Although my injury left me with many physical limitations, I am a much happier person now than before the accident. Call it what you want, divine intervention or whatever, but ever since waking up in a drugged haze at the hospital and finding out I could not move from the neck down, all the mental and emotional issues that made my life a never-ending roller coaster ride of emotional up, down and twists just faded away. The childhood pains no longer drove my life. The pain that drove me to seek psychologists to deal with my erratic emotions just disappeared. No, I did not see angels, bright lights or any other divine images. There was just awakening to voices in the pitch black as paramedics pried us out of our car to the voices of the emergence room staff as they try to get a tube down my throat. Finally to wake up in a drugged haze in my hospital bed listening to hissing and clicks of machines as I was rocked side-to-side in my hospital bed.
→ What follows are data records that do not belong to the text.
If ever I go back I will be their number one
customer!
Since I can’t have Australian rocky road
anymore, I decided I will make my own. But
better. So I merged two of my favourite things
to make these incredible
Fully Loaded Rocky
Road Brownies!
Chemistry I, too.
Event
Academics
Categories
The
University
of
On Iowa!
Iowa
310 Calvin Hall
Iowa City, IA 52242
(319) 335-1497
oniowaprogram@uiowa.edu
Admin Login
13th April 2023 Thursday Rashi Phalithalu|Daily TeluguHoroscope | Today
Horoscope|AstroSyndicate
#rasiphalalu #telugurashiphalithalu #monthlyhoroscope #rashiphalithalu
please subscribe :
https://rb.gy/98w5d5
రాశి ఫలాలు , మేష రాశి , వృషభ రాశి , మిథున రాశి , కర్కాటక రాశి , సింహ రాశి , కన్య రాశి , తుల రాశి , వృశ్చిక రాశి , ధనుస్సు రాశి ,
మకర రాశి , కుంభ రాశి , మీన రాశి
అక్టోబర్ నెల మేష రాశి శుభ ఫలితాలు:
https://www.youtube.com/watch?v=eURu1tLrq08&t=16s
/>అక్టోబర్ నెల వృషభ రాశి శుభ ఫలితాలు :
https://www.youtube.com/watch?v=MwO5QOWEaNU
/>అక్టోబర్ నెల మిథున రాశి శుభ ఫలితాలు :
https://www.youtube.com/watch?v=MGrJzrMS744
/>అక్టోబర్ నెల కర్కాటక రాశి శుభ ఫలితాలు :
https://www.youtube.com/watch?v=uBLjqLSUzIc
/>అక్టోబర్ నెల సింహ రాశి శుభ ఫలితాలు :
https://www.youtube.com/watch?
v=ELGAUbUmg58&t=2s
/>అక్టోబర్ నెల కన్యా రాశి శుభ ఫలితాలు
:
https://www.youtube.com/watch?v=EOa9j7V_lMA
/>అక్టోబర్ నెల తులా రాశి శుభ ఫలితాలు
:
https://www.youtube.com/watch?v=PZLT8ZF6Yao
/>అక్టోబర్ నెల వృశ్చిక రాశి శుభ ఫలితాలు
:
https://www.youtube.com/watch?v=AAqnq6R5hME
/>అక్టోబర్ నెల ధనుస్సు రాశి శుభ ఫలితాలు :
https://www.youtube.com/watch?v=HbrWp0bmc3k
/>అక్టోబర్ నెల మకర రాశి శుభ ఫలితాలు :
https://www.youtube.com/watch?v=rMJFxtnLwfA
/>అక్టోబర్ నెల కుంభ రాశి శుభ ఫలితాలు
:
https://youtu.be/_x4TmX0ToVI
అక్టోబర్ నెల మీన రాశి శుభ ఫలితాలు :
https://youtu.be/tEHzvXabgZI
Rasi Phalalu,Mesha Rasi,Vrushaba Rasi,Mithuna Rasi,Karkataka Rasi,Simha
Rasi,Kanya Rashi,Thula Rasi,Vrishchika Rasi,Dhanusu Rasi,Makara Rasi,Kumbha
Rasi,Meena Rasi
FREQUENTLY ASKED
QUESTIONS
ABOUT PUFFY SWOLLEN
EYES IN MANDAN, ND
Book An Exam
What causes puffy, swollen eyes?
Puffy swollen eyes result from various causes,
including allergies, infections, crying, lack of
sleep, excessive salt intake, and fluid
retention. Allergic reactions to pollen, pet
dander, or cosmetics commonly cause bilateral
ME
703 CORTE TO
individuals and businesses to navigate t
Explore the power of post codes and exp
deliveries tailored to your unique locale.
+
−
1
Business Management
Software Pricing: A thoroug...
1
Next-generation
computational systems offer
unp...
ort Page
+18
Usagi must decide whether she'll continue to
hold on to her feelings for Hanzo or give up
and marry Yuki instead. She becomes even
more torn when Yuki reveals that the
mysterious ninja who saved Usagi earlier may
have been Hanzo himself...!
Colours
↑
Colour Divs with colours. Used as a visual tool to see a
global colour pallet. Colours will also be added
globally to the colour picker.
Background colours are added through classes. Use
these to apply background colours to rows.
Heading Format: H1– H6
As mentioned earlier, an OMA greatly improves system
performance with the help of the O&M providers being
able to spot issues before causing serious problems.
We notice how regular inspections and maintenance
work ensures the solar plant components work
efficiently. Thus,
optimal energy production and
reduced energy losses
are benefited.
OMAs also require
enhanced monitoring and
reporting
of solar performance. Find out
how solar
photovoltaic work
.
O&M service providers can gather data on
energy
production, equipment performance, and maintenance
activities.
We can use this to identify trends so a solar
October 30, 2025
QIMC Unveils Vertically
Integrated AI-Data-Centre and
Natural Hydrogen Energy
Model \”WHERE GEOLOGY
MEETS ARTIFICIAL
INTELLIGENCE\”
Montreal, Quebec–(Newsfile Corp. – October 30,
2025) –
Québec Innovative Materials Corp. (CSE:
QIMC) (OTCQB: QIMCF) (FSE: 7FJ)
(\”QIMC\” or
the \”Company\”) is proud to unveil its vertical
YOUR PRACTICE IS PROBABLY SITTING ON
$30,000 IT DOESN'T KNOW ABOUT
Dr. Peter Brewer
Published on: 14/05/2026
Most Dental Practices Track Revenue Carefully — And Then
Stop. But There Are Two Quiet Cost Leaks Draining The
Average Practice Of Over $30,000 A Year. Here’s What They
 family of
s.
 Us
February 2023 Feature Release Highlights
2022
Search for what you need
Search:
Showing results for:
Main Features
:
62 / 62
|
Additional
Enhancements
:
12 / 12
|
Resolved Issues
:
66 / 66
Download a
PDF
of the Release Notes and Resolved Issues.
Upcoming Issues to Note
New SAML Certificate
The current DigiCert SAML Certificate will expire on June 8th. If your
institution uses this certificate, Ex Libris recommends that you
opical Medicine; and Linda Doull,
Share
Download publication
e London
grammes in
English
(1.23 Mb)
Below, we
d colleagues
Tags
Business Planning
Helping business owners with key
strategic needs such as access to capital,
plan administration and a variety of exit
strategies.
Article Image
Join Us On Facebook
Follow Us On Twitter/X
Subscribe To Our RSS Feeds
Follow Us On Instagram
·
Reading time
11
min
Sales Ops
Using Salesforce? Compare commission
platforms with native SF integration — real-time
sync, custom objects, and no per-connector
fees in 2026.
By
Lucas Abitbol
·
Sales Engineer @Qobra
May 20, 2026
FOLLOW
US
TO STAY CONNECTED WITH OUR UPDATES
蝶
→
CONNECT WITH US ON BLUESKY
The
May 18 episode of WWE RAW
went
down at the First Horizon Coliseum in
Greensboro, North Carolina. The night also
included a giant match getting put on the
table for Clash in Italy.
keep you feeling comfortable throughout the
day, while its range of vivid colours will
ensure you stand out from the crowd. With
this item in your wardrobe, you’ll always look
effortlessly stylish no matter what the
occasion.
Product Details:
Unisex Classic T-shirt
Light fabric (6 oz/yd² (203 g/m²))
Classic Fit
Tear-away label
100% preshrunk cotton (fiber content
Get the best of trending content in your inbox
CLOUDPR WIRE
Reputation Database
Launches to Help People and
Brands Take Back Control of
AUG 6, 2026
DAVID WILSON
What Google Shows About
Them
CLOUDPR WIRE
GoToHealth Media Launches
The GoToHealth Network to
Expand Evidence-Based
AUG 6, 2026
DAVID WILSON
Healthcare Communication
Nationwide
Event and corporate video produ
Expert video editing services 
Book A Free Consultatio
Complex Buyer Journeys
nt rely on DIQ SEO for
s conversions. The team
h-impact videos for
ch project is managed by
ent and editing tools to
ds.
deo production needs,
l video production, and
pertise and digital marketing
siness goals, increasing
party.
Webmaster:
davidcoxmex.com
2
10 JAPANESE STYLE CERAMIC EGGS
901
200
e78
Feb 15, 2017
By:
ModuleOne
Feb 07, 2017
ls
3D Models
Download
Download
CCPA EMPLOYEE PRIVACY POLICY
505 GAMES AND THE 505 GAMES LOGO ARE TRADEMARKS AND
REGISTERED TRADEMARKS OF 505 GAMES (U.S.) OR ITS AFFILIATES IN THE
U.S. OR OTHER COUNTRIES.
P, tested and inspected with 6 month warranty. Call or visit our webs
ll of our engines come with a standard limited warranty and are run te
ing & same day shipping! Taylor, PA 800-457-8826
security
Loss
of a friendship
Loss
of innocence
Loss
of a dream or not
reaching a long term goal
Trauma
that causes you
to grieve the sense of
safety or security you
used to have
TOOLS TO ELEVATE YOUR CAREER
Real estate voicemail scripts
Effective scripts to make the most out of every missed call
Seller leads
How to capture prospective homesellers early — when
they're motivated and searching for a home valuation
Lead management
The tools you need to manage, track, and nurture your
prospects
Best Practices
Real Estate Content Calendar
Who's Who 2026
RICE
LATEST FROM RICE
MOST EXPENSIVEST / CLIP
I never really went through the trauma of, “Oh my God, how am I going to live?” There was just too much things happening and being heavily medicated, the fact of being paralyzed from the neck down did not fully compute yet (not to say there was never any tears.) The first month I was in a daze of people coming in-and-out, of me being rolled from room-to-room and finally being transport to a rehab facility. During my stay at rehab, my spouse was there every day helping me all day. So, after my 4-month stay, I left rehab in a one-handed wheelchair. I had regained function to my right limbs and was able to stand and shift unto my wheelchair. I was also fitted with a KFO orthotics (leg brace that goes from above the knee to foot.) From that point, since I could not afford physical therapy, it was the gym for regular aerobic and strength training. Now, with eating right and regular exercise, I wear only an AFO (a brace that goes from below knee to foot) and I no longer have the wheelchair. I can lead a fairly normal life.

Well, this was just a brief story of where I am coming from. I hope that what I post and send out to this amazing place call the web, I can reach and maybe help, in any small way, to motivate another who is dealing with similar issues.